Foreign Policy of the Voronin Administration, The

Demokratizatsiya, Fall 2004 by Weiner, Robert

Moldova, which declared its independence from the Soviet Union in 1991, is a young and very poor state with few diplomatic resources and with little experience in foreign policy compared with Romania, for example.1 Moldova is a small state, consisting of a population of about 4.3 million.2 Moldova also is a multiethnic society,3 with a population that is approximately 65 percent Romanian extraction, with the remainder consisting of Russians (about 13 percent) and Ukrainians (about 14 percent), numbering approximately 650,000 of Ukraninians.4 There also are approximately 150,000 Gagauz, a Turkic-Christian group of people who live in the southern part of the country and have managed to acquire a certain degree of political autonomy. Moldova, which no longer shares a border with Russia (separated from Russia by Ukraine), is located in the former Soviet West and shares close historic and cultural ties with Romania, underscoring the existence of a special or privileged relationship between the two states. Most of current-day Moldova, previously known as Bessarabia, was once part of historical Greater Romania.5 As a small state, Moldova finds itself in a weak and vulnerable position in the post-cold war international system. Moldova faces the problem of trying to preserve its independence, sovereignty, and territorial integrity while undergoing a difficult transition to democracy and a market economy.

The victory of the Party of Moldovan Communists in 2001 marked a major change in the internal power structure of Moldova. The Communists gained control of a majority of seats in parliament in the elections of February 25, 2001. This occurred after parliament had been dissolved by President Petru Lucinschi, following the legislature's failure to elect a president on three separate occasions.6 On April 4, 2001, the single-chamber legislature elected the leader of the Moldovan Communist Party as president by a vote of seventy-one out of one hundred one.7 The triumph of the Party of Moldovan Communists underscores the need to realize the importance of the relationship between the historical and cultural context of a country, especially the "legacies of the past" approach, and to understand the foreign policy behavior of the Voronin administration. The historical legacy or path dependency of a country's past has an important effect on the foreign policy behavior of a state, as argued by the realist school of thought known as neoclassical realism. In short, the foreign policy of a country clearly has domestic roots.8 An example of the influence of path dependency on Moldova occurred at the Fourth Congress of the Party of Moldovan Communists in April 2002, when President Voronin talked about the "rebirth of socialism" and the historic mission of the Communist Party of Moldova, the only country in Europe that returned the Communists to power.9 As a further example of the grip of the Communist legacy on Moldova, President Voronin also expressed his "great interest in the experience" of the Communist parties of China, North Korea, Cuba, and Vietnam.10 The return of the Communists to power in Moldova reflects the need to consider the importance of path dependency by previous rulers of the country, specifically by the Communists, to understand the nature and scope of Moldova's foreign policy. Voronin apparently believed that the collapse of Communism in Europe was only temporary and that the socialist system would be restored.

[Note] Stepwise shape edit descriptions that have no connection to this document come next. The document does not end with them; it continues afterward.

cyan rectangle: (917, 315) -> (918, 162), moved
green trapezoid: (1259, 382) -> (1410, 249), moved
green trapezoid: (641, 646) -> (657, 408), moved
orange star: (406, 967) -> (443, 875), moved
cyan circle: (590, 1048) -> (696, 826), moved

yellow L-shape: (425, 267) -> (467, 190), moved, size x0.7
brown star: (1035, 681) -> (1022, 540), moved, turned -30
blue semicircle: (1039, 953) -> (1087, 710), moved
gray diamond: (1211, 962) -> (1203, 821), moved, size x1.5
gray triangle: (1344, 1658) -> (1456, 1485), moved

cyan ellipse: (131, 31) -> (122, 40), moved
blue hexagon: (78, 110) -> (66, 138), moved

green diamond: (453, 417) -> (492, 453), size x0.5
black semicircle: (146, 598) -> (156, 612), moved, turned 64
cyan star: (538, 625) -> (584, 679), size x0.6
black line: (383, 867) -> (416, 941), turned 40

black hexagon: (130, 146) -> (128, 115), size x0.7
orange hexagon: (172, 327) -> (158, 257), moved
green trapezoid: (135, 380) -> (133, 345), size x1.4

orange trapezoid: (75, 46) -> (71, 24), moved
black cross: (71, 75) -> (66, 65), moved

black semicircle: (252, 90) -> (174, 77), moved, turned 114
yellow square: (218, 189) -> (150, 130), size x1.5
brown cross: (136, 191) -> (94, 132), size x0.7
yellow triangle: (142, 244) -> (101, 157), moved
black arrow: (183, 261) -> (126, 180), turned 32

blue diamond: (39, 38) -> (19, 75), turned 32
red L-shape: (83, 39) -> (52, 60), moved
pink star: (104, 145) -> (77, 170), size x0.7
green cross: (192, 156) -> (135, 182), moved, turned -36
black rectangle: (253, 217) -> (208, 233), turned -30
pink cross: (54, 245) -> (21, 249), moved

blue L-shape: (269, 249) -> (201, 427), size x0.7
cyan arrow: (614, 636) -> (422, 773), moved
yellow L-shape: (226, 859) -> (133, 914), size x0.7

Realism and Moldovan Foreign Policy Concepts

Voronin's foreign policy also can be explained by classical realism and its variations, such as neoclassical realism and neorealism. Classical realism always has stressed the primary importance of the state as a rational, unitary actor, focusing on the pursuit of its foreign policy goals in the international system. The classical realist believes that the state is the most important actor in the international system;" however, classical realists have been criticized for not paying enough attention to the role of domestic factors to explain a state's foreign policy behavior. A variation of classical realism, known as neoclassical realism,12 places more emphasis on domestic factors to explain the foreign policy behavior of a state. Neoclassical realists focus on the importance of "Innenpolitik," such as ideology, the nature of political regimes and systems, political institutions, the political economy of the state, and the perceptions that leaders have of the world around them as it affects the formulation and execution of their state's foreign policy behavior. These factors certainly should be considered important to understand the foreign policy of the Voronin administration. In a postcommunist transitional state such as Moldova (although Moldova currently is not a postcommunist state, because it has suffered a regression and is currently not pursuing a unilinear path toward democracy), the neoclassical realist would argue that "foreign policy choices are made by actual political leaders and elites, and so it is their perception of relative power that matters, not simply relative quantities of physical resources or forces in being."13 Other factors that are supposedly devoid from the framework of classical realist theorists, such as Hans Morgenthau,14 but are considered important by the neoclassical realist are the impacts of culture and history on the foreign policy behavior of a state. Another tenet of neoclassical realism that should be considered is the importance of national identity-the extent to which a group of peopie consider themselves to constitute an imagined community. This is another factor that explains the behavior of a state in the world political system, and certainly this seems to have been the case in Moldova. Clearly, Moldovan foreign policy under Voronin can be partially explained by neoclassical realism.